● **What is required**: Set every record down verbatim and omit the pictures.

● **The data**:
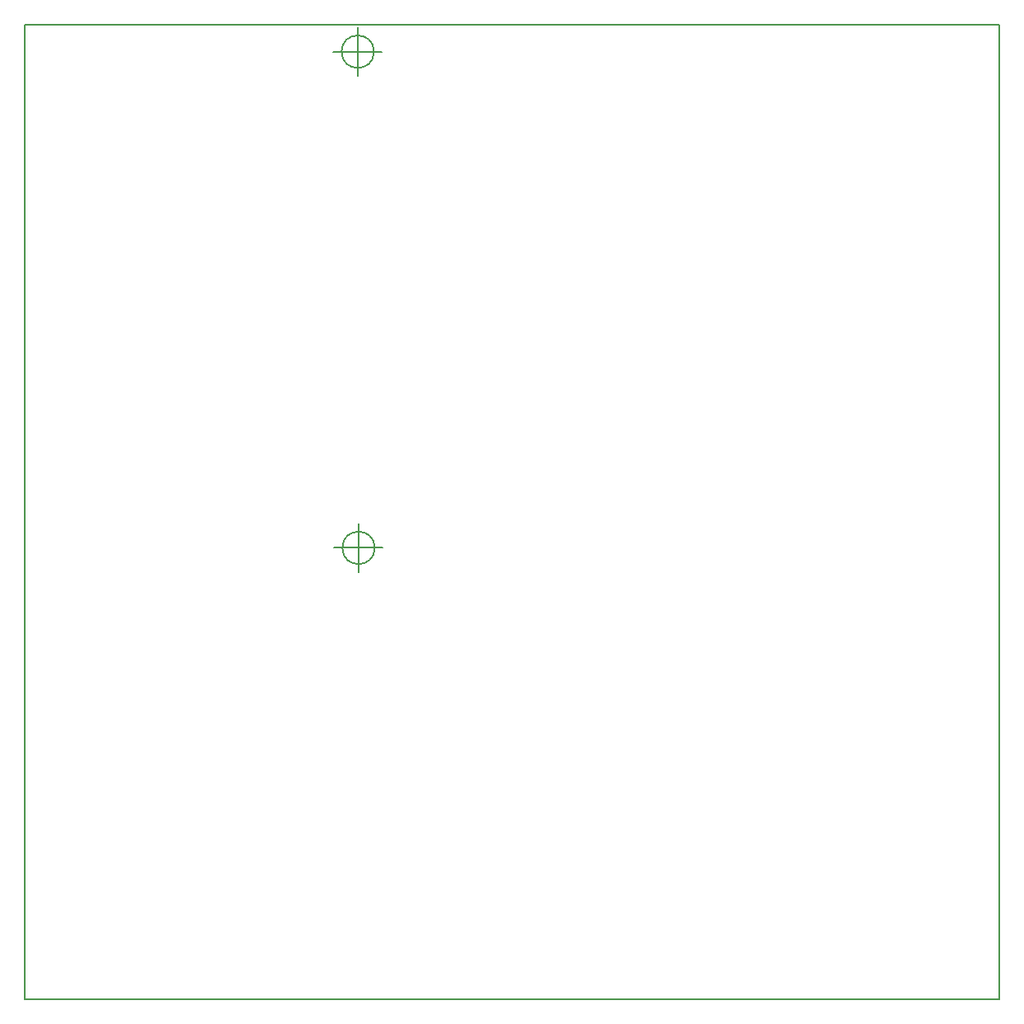
<source format=gm1>
G04 #@! TF.FileFunction,Profile,NP*
%FSLAX46Y46*%
G04 Gerber Fmt 4.6, Leading zero omitted, Abs format (unit mm)*
G04 Created by KiCad (PCBNEW 4.0.3-stable) date 06/29/17 20:57:41*
%MOMM*%
%LPD*%
G01*
G04 APERTURE LIST*
%ADD10C,0.100000*%
%ADD11C,0.150000*%
G04 APERTURE END LIST*
D10*
D11*
X150000000Y-50000000D02*
X150000000Y-150000000D01*
X50000000Y-150000000D02*
X50000000Y-50000000D01*
X150000000Y-150000000D02*
X50000000Y-150000000D01*
X50000000Y-50000000D02*
X150000000Y-50000000D01*
X85826876Y-52729889D02*
G75*
G03X85826876Y-52729889I-1666666J0D01*
G01*
X81660210Y-52729889D02*
X86660210Y-52729889D01*
X84160210Y-50229889D02*
X84160210Y-55229889D01*
X85903076Y-103682289D02*
G75*
G03X85903076Y-103682289I-1666666J0D01*
G01*
X81736410Y-103682289D02*
X86736410Y-103682289D01*
X84236410Y-101182289D02*
X84236410Y-106182289D01*
M02*

</source>
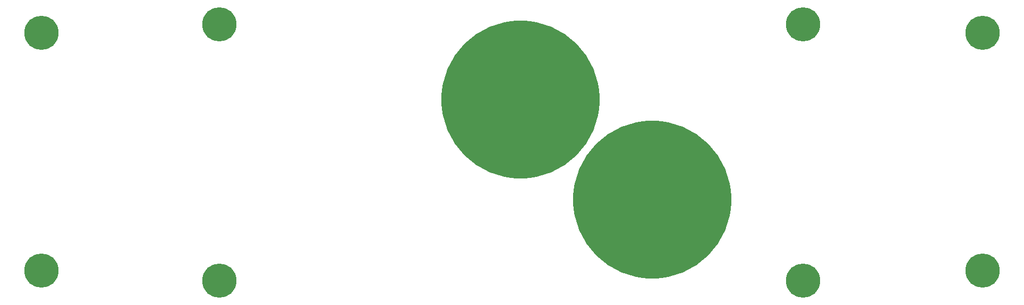
<source format=gts>
G04 MADE WITH FRITZING*
G04 WWW.FRITZING.ORG*
G04 DOUBLE SIDED*
G04 HOLES PLATED*
G04 CONTOUR ON CENTER OF CONTOUR VECTOR*
%FSLAX26Y26*%
%MOIN*%
%ADD10C,0.214725*%
%ADD11C,0.994252*%
%G04MASK1*%
%FSLAX26Y26*%
%MOIN*%
D10*
X1336590Y1758853D03*
X1336590Y144680D03*
X4998010Y144680D03*
X4998010Y1758853D03*
X6125120Y1704602D03*
X6125120Y208550D03*
X219617Y208550D03*
X219617Y1704609D03*
D11*
X3226360Y1286411D03*
X4053130Y656490D03*
G04 End of Mask1*
M02*
</source>
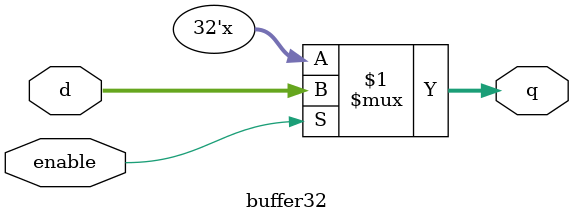
<source format=v>
module buffer32(
    output [31:0] q,
    input [31:0] d,
    input enable
);
    assign q = enable ? d : 32'bz;

endmodule
</source>
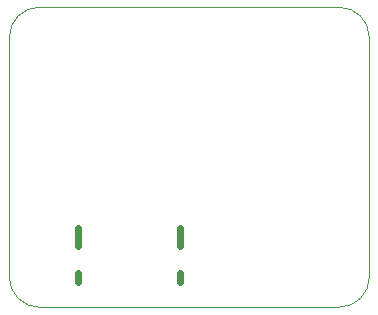
<source format=gbr>
%TF.GenerationSoftware,KiCad,Pcbnew,8.0.4*%
%TF.CreationDate,2024-08-06T00:45:31-04:00*%
%TF.ProjectId,esp32-c3-wroom-socket,65737033-322d-4633-932d-77726f6f6d2d,rev?*%
%TF.SameCoordinates,Original*%
%TF.FileFunction,Profile,NP*%
%FSLAX46Y46*%
G04 Gerber Fmt 4.6, Leading zero omitted, Abs format (unit mm)*
G04 Created by KiCad (PCBNEW 8.0.4) date 2024-08-06 00:45:31*
%MOMM*%
%LPD*%
G01*
G04 APERTURE LIST*
%TA.AperFunction,Profile*%
%ADD10C,0.609600*%
%TD*%
%TA.AperFunction,Profile*%
%ADD11C,0.050000*%
%TD*%
G04 APERTURE END LIST*
D10*
%TO.C,J4*%
X147250015Y-77164301D02*
X147250015Y-75665701D01*
X147250030Y-80193700D02*
X147250030Y-79406300D01*
X155900000Y-77164300D02*
X155900000Y-75665700D01*
X155900000Y-80193700D02*
X155900000Y-79406300D01*
D11*
%TO.C,J2*%
X141470000Y-79800000D02*
X141470000Y-59480000D01*
X144010000Y-56940000D02*
X169410000Y-56940000D01*
X169410000Y-82340000D02*
X144010000Y-82340000D01*
X171950000Y-59480000D02*
X171950000Y-79800000D01*
X141470000Y-59480000D02*
G75*
G02*
X144010000Y-56940000I2540001J-1D01*
G01*
X144010000Y-82340000D02*
G75*
G02*
X141470000Y-79800000I1J2540001D01*
G01*
X169410000Y-56940000D02*
G75*
G02*
X171950000Y-59480000I0J-2540000D01*
G01*
X171950000Y-79800000D02*
G75*
G02*
X169410000Y-82340000I-2540000J0D01*
G01*
%TD*%
M02*

</source>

● **Result below**:
<source format=gm1>
G04 #@! TF.FileFunction,Profile,NP*
%FSLAX46Y46*%
G04 Gerber Fmt 4.6, Leading zero omitted, Abs format (unit mm)*
G04 Created by KiCad (PCBNEW 4.0.3-stable) date 06/29/17 20:57:41*
%MOMM*%
%LPD*%
G01*
G04 APERTURE LIST*
%ADD10C,0.100000*%
%ADD11C,0.150000*%
G04 APERTURE END LIST*
D10*
D11*
X150000000Y-50000000D02*
X150000000Y-150000000D01*
X50000000Y-150000000D02*
X50000000Y-50000000D01*
X150000000Y-150000000D02*
X50000000Y-150000000D01*
X50000000Y-50000000D02*
X150000000Y-50000000D01*
X85826876Y-52729889D02*
G75*
G03X85826876Y-52729889I-1666666J0D01*
G01*
X81660210Y-52729889D02*
X86660210Y-52729889D01*
X84160210Y-50229889D02*
X84160210Y-55229889D01*
X85903076Y-103682289D02*
G75*
G03X85903076Y-103682289I-1666666J0D01*
G01*
X81736410Y-103682289D02*
X86736410Y-103682289D01*
X84236410Y-101182289D02*
X84236410Y-106182289D01*
M02*

</source>
<source format=gts>
G04 MADE WITH FRITZING*
G04 WWW.FRITZING.ORG*
G04 DOUBLE SIDED*
G04 HOLES PLATED*
G04 CONTOUR ON CENTER OF CONTOUR VECTOR*
%FSLAX26Y26*%
%MOIN*%
%ADD10C,0.214725*%
%ADD11C,0.994252*%
%G04MASK1*%
%FSLAX26Y26*%
%MOIN*%
D10*
X1336590Y1758853D03*
X1336590Y144680D03*
X4998010Y144680D03*
X4998010Y1758853D03*
X6125120Y1704602D03*
X6125120Y208550D03*
X219617Y208550D03*
X219617Y1704609D03*
D11*
X3226360Y1286411D03*
X4053130Y656490D03*
G04 End of Mask1*
M02*
</source>
<source format=v>
module buffer32(
    output [31:0] q,
    input [31:0] d,
    input enable
);
    assign q = enable ? d : 32'bz;

endmodule
</source>
<source format=gbr>
%TF.GenerationSoftware,KiCad,Pcbnew,8.0.4*%
%TF.CreationDate,2024-08-06T00:45:31-04:00*%
%TF.ProjectId,esp32-c3-wroom-socket,65737033-322d-4633-932d-77726f6f6d2d,rev?*%
%TF.SameCoordinates,Original*%
%TF.FileFunction,Profile,NP*%
%FSLAX46Y46*%
G04 Gerber Fmt 4.6, Leading zero omitted, Abs format (unit mm)*
G04 Created by KiCad (PCBNEW 8.0.4) date 2024-08-06 00:45:31*
%MOMM*%
%LPD*%
G01*
G04 APERTURE LIST*
%TA.AperFunction,Profile*%
%ADD10C,0.609600*%
%TD*%
%TA.AperFunction,Profile*%
%ADD11C,0.050000*%
%TD*%
G04 APERTURE END LIST*
D10*
%TO.C,J4*%
X147250015Y-77164301D02*
X147250015Y-75665701D01*
X147250030Y-80193700D02*
X147250030Y-79406300D01*
X155900000Y-77164300D02*
X155900000Y-75665700D01*
X155900000Y-80193700D02*
X155900000Y-79406300D01*
D11*
%TO.C,J2*%
X141470000Y-79800000D02*
X141470000Y-59480000D01*
X144010000Y-56940000D02*
X169410000Y-56940000D01*
X169410000Y-82340000D02*
X144010000Y-82340000D01*
X171950000Y-59480000D02*
X171950000Y-79800000D01*
X141470000Y-59480000D02*
G75*
G02*
X144010000Y-56940000I2540001J-1D01*
G01*
X144010000Y-82340000D02*
G75*
G02*
X141470000Y-79800000I1J2540001D01*
G01*
X169410000Y-56940000D02*
G75*
G02*
X171950000Y-59480000I0J-2540000D01*
G01*
X171950000Y-79800000D02*
G75*
G02*
X169410000Y-82340000I-2540000J0D01*
G01*
%TD*%
M02*

</source>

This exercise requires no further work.